27 gru 2012

Dzień dobry! Jak tam po Świętach? Nie chce mi się wierzyć, że to już po. A gdzie śnieg? Gdzie mróz? Zimo, gdzie się podziewasz? Leniuchuję dziś na kanapie i trochę pstrykam. Chciałam koniecznie pochwalić się Wam prezentem, który dostałam od mojego J. Jest wart milion razy więcej niż bukiety kwiatów, czy pudełka czekoladek. J. wiedząc o moim uwielbieniu do typografii zrobił dla mnie coś wyjątkowego i niepowtarzalnego.
Oto mój prezent, tadaaam!





Niesamowite, prawda? Zastanawiam się, co wymyśli kolejnym razem żeby mnie zaskoczyć.

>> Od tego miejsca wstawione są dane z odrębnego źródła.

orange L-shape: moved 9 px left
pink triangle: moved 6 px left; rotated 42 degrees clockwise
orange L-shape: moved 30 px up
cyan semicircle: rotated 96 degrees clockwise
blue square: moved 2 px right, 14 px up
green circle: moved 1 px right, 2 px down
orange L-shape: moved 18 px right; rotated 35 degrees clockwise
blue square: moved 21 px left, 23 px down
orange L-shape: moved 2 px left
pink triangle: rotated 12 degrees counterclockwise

Tymczasem ja pomału obmyślam dekoracje (proste, ale w dużej ilości) i sylwestrowe menu. Udało się jakoś wszystko ruszyć do przodu i... Sylwestra organizujemy u nas. Dzisiaj jedziemy do IKEI po kilka potrzebnych rzeczy (np. stół!) i zabieramy się do przygotowań. Ależ się cieszę! Kilka drobiazgów nadal kłuje mnie w oczy, ale cóż to takiego w stosunku do radości jaką przynosi myśl o naszym gniazdku, które już, już prawie jest gotowe?





Pozdrawiam serdecznie,
Agnieszka.

24 gru 2012

merry xmas!

Losowanie przeprowadzone z duuużym opóźnieniem odbyło się dziś. Ogłaszam, że szczęśliwą (mam nadzieję!) posiadaczką czerwonych taśm zostaje...

Ada - Daro Meble

Moja Droga, czekam na Twój adres, podeślij mi go proszę na maila.



A tymczasem chciałabym Wam życzyć:

możliwości realizowania się,
spełnienia marzeń,
ogromu kreatywności,
miliona inspiracji,
i żeby Wam się chciało, bo to najważniejsze.


Całuję - Wesołych Świąt!
Agnieszka

16 gru 2012

A Wy macie już ubraną choinkę?



Miłego wieczoru,
Agnieszka.

11 gru 2012

przeprowadzkowa wyprzedaż.

W ramach wyprowadzki przeglądam moje zbiory. Stwierdzam ze smutkiem, że jednak nie wszystko to, co kiedyś, gdzieś kupiłam, będzie nam pasowało. Postanowiłam dać tym przedmiotom drugą szansę i... zaproponować je Wam. Myślę, że u Was będzie im lepiej, na należytym miejscu, a nie na dnie szafy.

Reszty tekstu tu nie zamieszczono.